Only the number is wanted: how many lines in the data contain "листьев"?

**Data for processing:**
▬▬▬▬▬▬▬▬▬▬
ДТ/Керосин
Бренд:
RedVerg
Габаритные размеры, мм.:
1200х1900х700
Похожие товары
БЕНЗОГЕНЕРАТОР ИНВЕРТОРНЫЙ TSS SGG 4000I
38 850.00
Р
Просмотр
▬▬▬▬▬▬▬▬▬▬
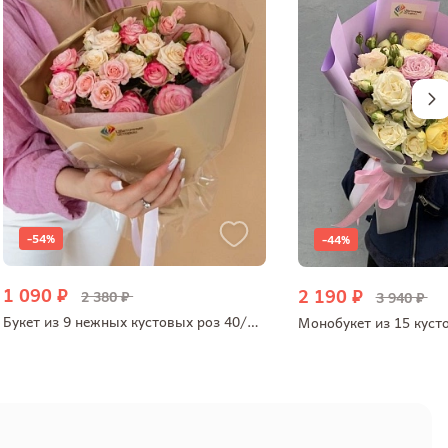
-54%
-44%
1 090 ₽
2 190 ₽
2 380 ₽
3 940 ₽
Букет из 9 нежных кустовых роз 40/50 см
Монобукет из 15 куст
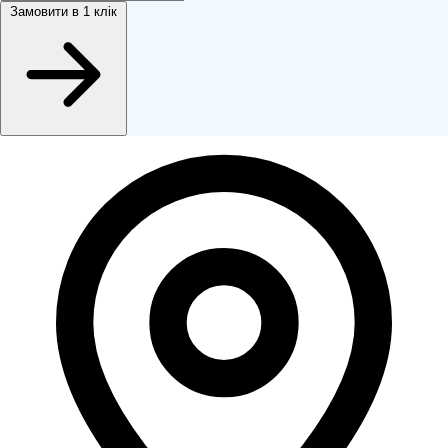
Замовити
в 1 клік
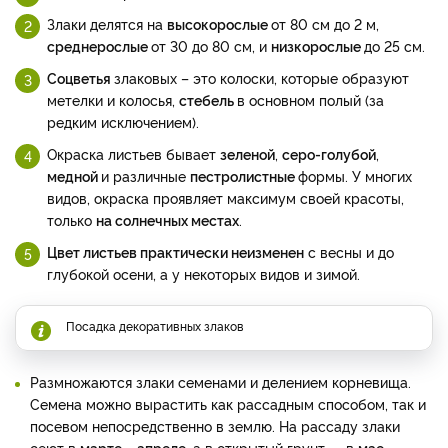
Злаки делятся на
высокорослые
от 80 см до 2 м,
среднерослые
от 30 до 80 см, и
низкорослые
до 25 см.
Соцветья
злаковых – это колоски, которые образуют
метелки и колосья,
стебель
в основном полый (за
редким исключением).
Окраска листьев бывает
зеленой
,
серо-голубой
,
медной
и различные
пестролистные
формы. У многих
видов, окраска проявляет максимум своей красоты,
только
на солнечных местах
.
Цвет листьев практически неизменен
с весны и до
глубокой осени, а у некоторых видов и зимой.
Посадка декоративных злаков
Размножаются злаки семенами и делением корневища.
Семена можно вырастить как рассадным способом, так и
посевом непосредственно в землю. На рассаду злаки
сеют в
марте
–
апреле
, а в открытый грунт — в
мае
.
▬▬▬▬▬▬▬▬▬▬
**The answer:**
2